I’m reading Waiting for Sunrise by William Boyd at the moment.

Accidental spy Lysander Rief, the story’s main protagonist, has to extricate some information from a man suspected of passing on war secrets.

His method of loosening the suspect’s tongue is unplanned, but highly successful. After surprising Herr Glockner in his apartment by Lake Geneva, Lysander notices “some extensive silver bridgework at the side of his teeth“.

The plan is formed when Glockner steadfastly refuses to give in to the less painful bribery offer. Bad mistake.

Lysander stuffs his victim’s mouth with wet wire-wool pan scourers from the kitchen, before exposing the wires from the flex of a standard lamp in the tastefully furnished lounge.

“He dragged Glockner and his chair closer. Then he plugged the flex back into its socket and held the now live “Y” in front of Glockner’s eyes.”

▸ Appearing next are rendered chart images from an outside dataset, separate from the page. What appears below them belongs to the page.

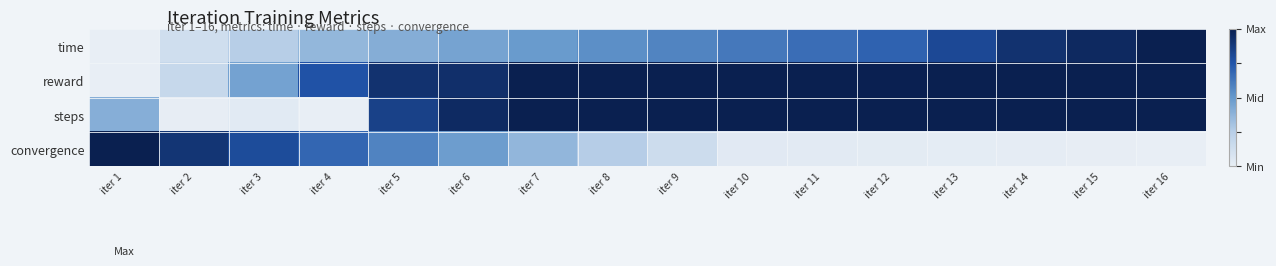

Between iter 6 and iter 5, which is larger?

iter 6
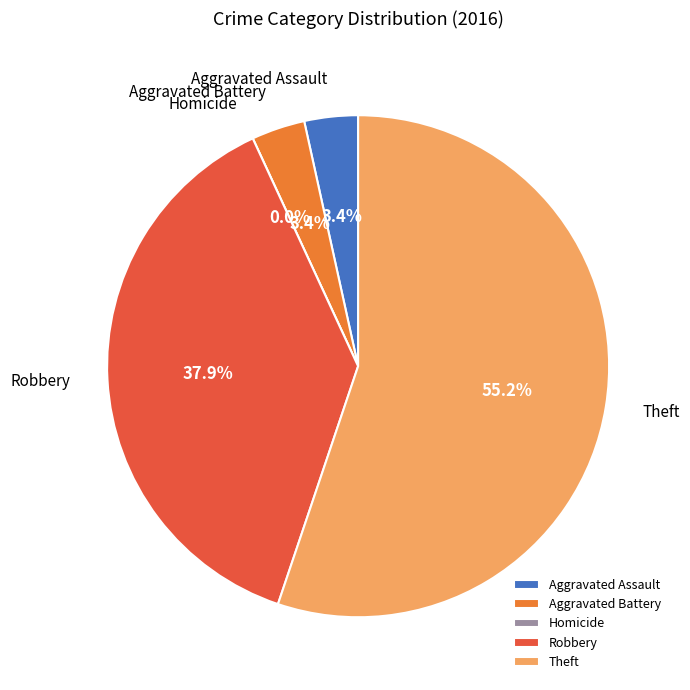

True or false: Robbery accounts for 47% of the total.

False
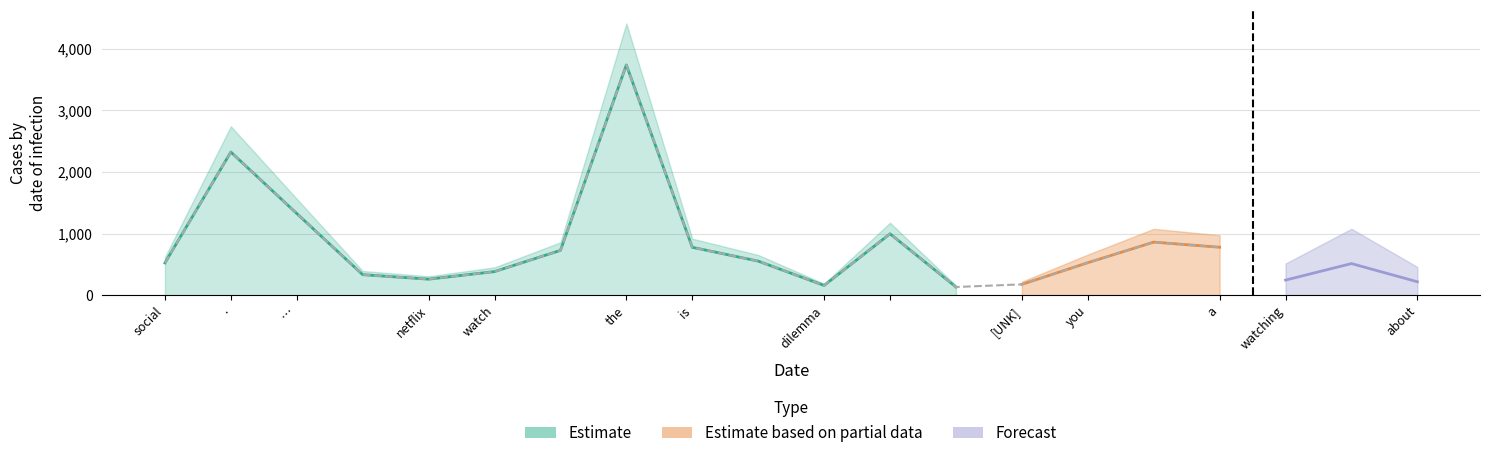

What is the label of the 8th point from the left?

the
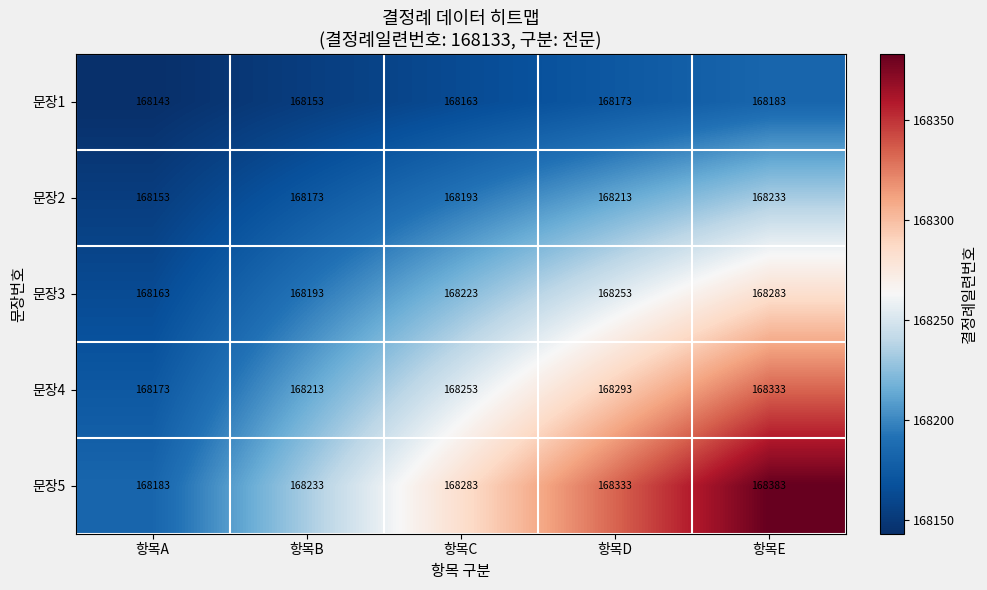

At how many categories does at least one series exceed 168244?

3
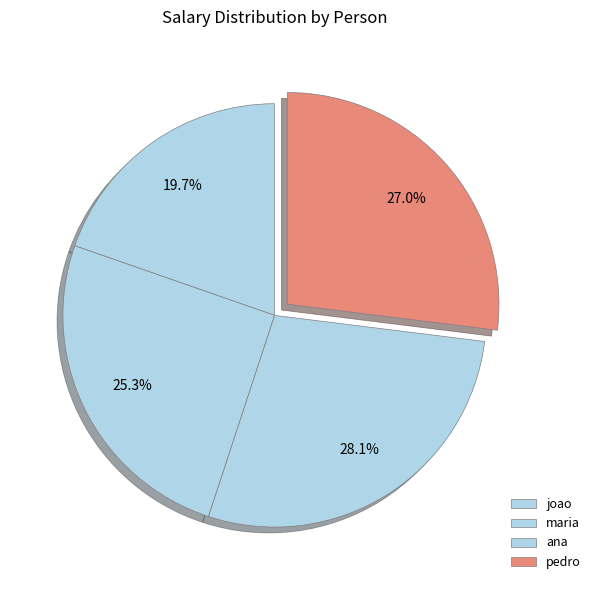

What percentage is the joao slice, to the nearest percent?

20%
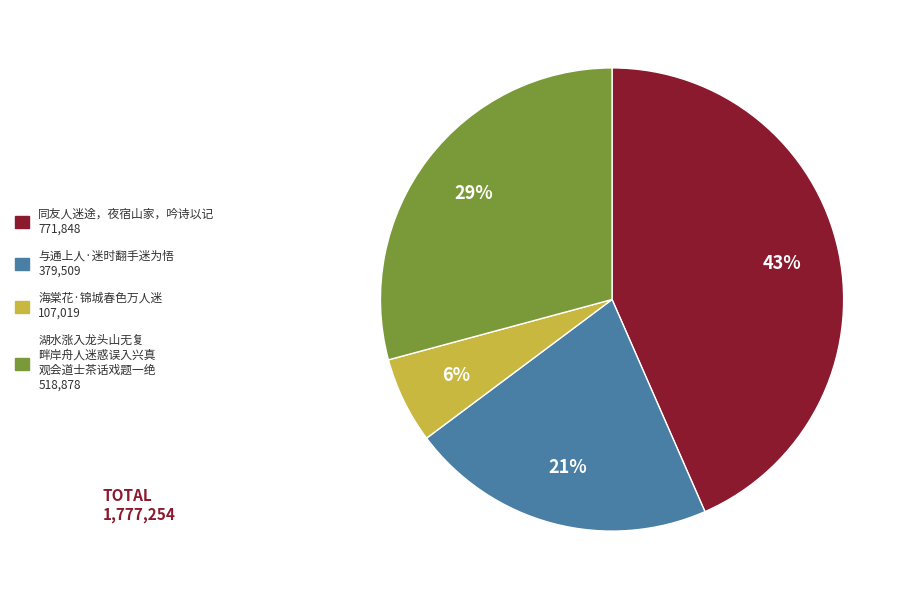

Rank the categories by value from highest to lowest.

同友人迷途，夜宿山家，吟诗以记 771,848, 湖水涨入龙头山无复 畔岸舟人迷惑误入兴真 观会道士茶话戏题一绝 518,878, 与通上人·迷时翻手迷为悟 379,509, 海棠花·锦城春色万人迷 107,019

“You look like a man who’s taken good care of his teeth. Admirable. Unfortunately all that expensive dental work is now going to cause you intense, unspeakable pain. Every tooth in your head is in contact with the wire mesh of the scourer. Your copious saliva – look, it’s already dripping from the side of your mouth – is a very efficient electrolyte. When I touch this live electric wire to the scourers in your mouth……..”

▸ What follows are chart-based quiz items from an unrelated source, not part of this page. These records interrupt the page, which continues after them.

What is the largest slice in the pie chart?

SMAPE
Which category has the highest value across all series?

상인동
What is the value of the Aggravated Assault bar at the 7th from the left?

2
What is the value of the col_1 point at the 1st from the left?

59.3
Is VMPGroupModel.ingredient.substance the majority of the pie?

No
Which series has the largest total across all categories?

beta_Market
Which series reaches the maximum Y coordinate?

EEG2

I’ll spare you the descriptive next few paragraphs but, after some futile initial resistance, Glockner gives Lysander the information he needs.

The spy tortures his victim reluctantly, but effectively, because of what it might mean to the allied war effort. And the spontaneous nature of the successful plan somehow makes it feel more raw, and convincing, for the reader.

I’m not sure if William Boyd is intentionally tipping his hat towards the 1976 cult film Marathon Man, but his hero’s methods are spookily redolent of the famous scene where ex-Nazi dentist Laurence Olivier uses his own dental skill to extricate information from unwitting Dustin Hoffman. Ouch.

Can anyone really survive torture? The methods honed over the centuries must surely enable a skilled operator to achieve his ultimate aims, even from the most heroic of victims.

Do you expect me to talk, Blofeld……?

I raise this only because I know I would crumble at the first sight of a syringe, dentist’s drill, water bucket….or any other device designed to loosen my tongue.

And I know this because of the excruciating pain I suffer when my ageing back goes into spasm, as it has done over the last few days and does now with depressing regularity.

Lysander would just have to point at my lower back, and I’d be talking faster than a politician on steroids.